A mathematical function is said to be singular at a point if it "blows up" there; that is, if the function evaluated at that point becomes infinite. The point is a singularity of that particular function.

In physics, any point at which the mathematical expression for a physical quantity becomes infinite is a singular point. Thus, for example, the origin, r=0 is a singularity of the Coulomb expression for the electric field surrounding a point charge, q, given by E=kq/r[sup2 ].

When discussing the physics of space-time, the relevant mathematical function is the curvature, which is represented mathematically by the Riemann curvature tensor. The Riemann tensor has twenty independent components, each of which is a function of the space-time coordinates. Loosely speaking, a space-time point at which any component of the Riemann tensor blows up is called a singular point, or a singularity.

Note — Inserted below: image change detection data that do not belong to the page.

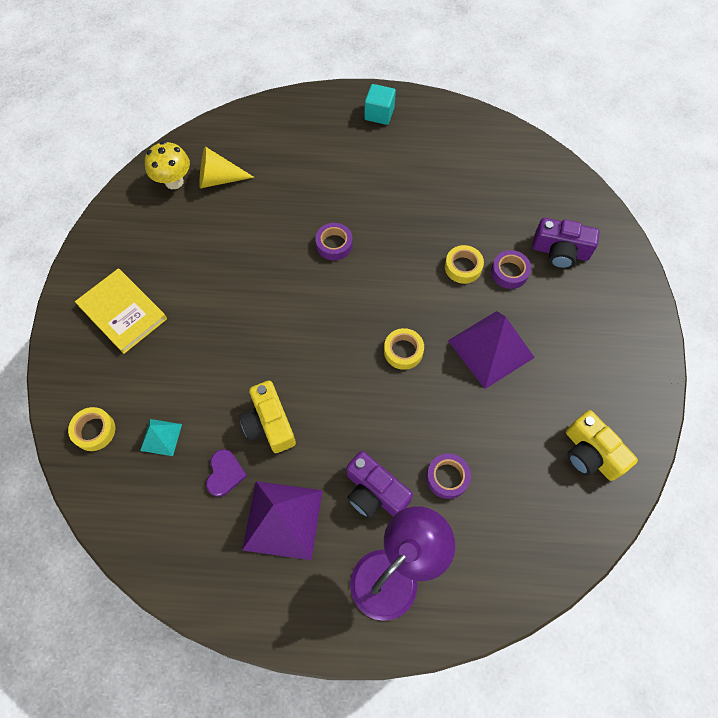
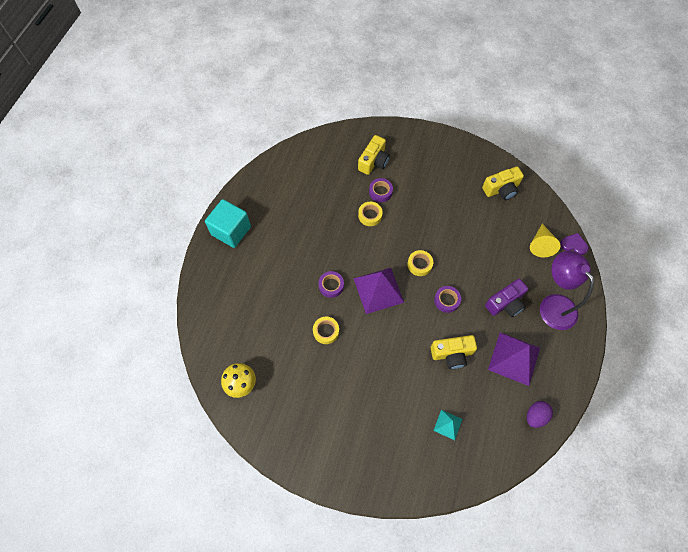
camera: 75 degrees left, 0 degrees up
(94, 431) = (434, 470): yellow tape -> yellow tape (326, 331)
(122, 312) = (346, 439): yellow book -> none
(194, 567) = (535, 416): none -> purple egg
(219, 179) = (251, 351): yellow cone -> yellow cone (540, 244)
(225, 473) = (479, 387): purple heart -> purple heart (574, 244)
(379, 114) = (231, 231): turquoise cube -> turquoise cube, size x1.64
(447, 477) = (503, 263): purple tape -> purple tape (446, 300)
(490, 349) = (429, 217): purple pyramid -> purple pyramid (378, 290)
(560, 252) = (374, 161): purple camera -> yellow camera

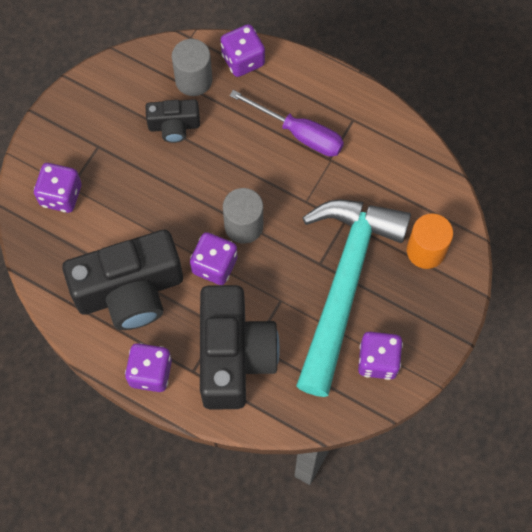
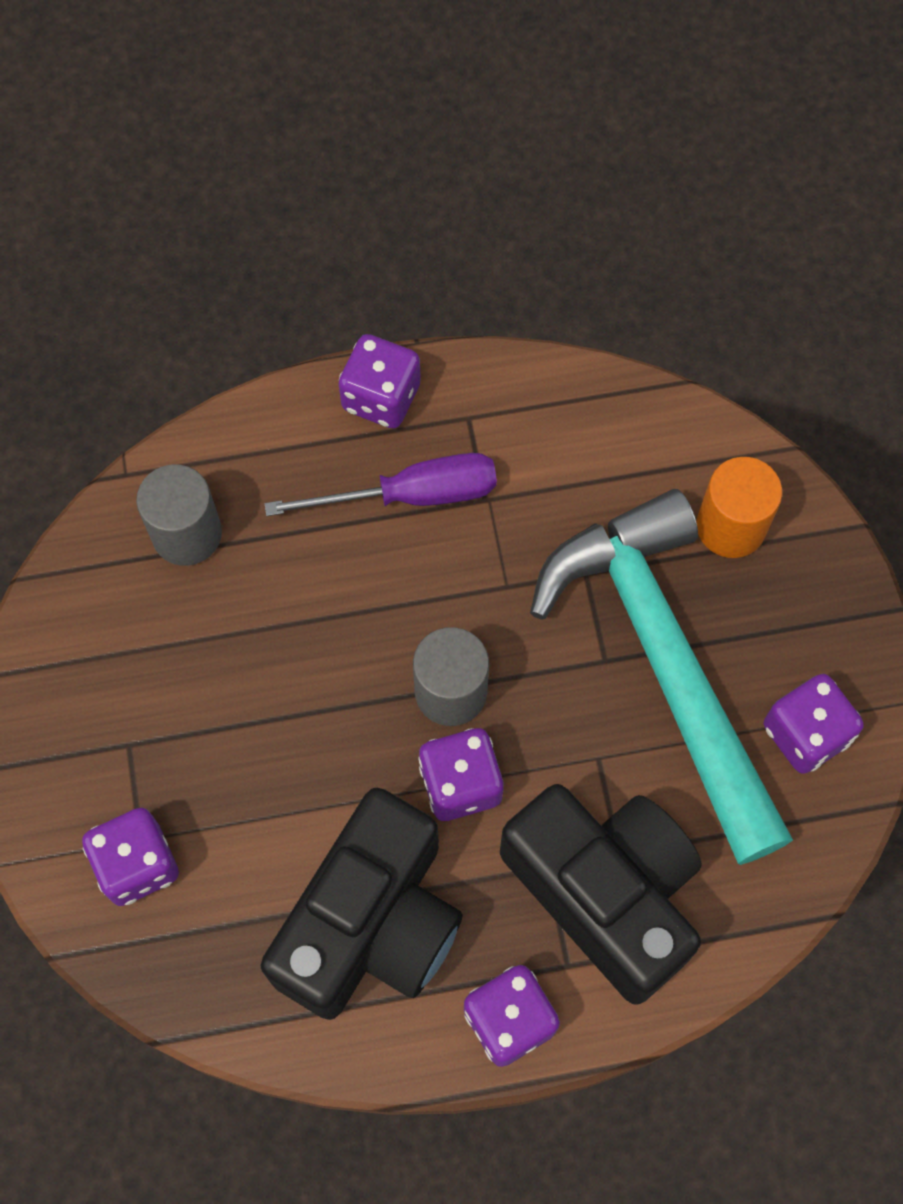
camera: 40 degrees left, 0 degrees up
(174, 126) = (218, 624): black camera -> none
(243, 60) = (234, 449): purple dice -> purple dice (381, 397)

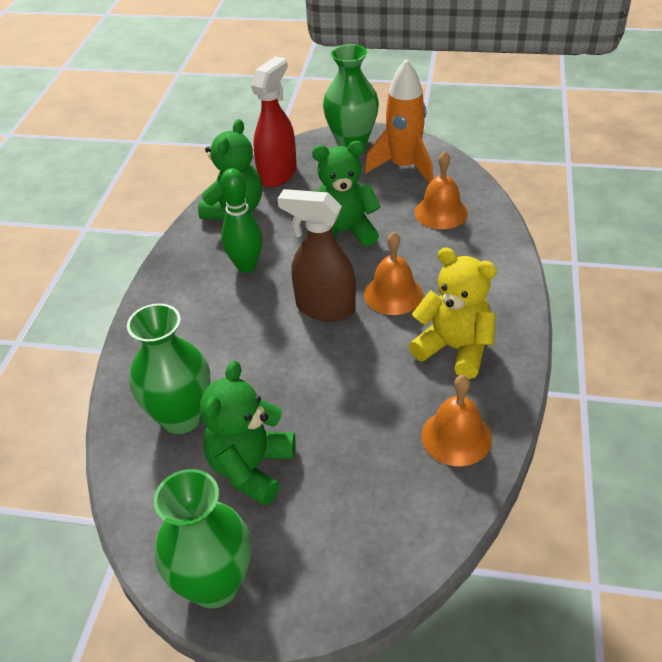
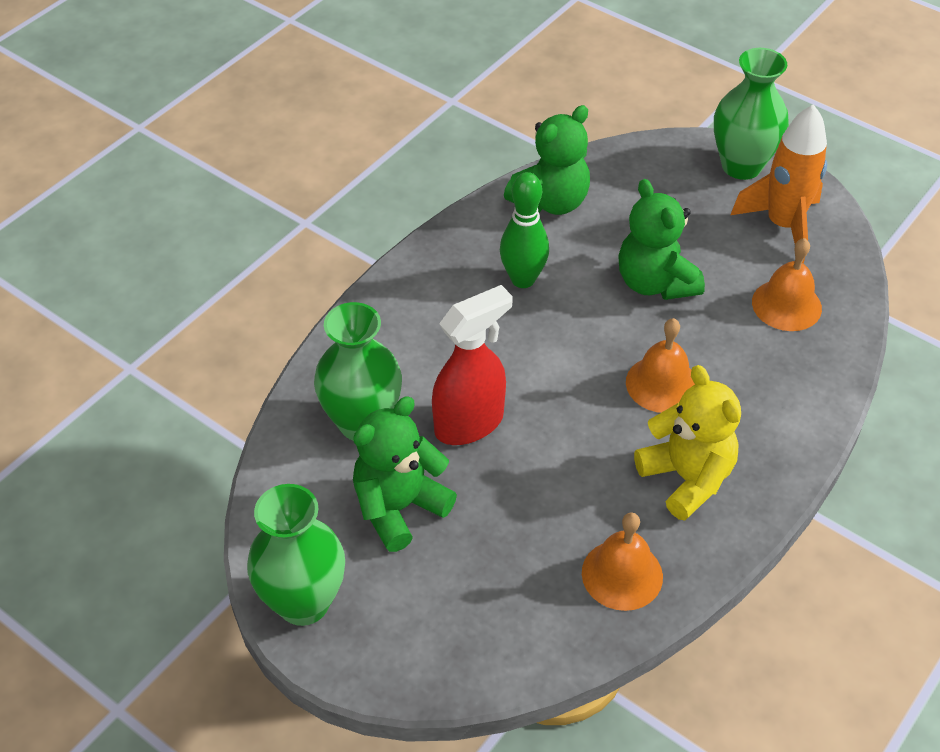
camera: 25 degrees right, 5 degrees up
(278, 174) = (627, 174): red spray bottle -> red spray bottle (470, 423)
(324, 308) = (576, 367): brown spray bottle -> none
(343, 232) = (655, 283): green teddy bear -> green teddy bear turned 135 degrees counterclockwise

There is a curvature singularity in the Schwarzchild space-time geometry, again at the origin, r=0. As physical quantities can never take on infinite values, the laws of physics break down at a singularity--they lose their power to predict the results of a physical measurement.

This is referred to as "loosely speaking" because it is quite hard (and perhaps impossible) to give meaning to the idea of a singularity as a "place" in space-time if the very concept of space-time breaks down. The rigorous mathematical definition is thus more complicated, but in this, as in many other things, the simple, more intuitive picture certainly suffices as a way of visualization.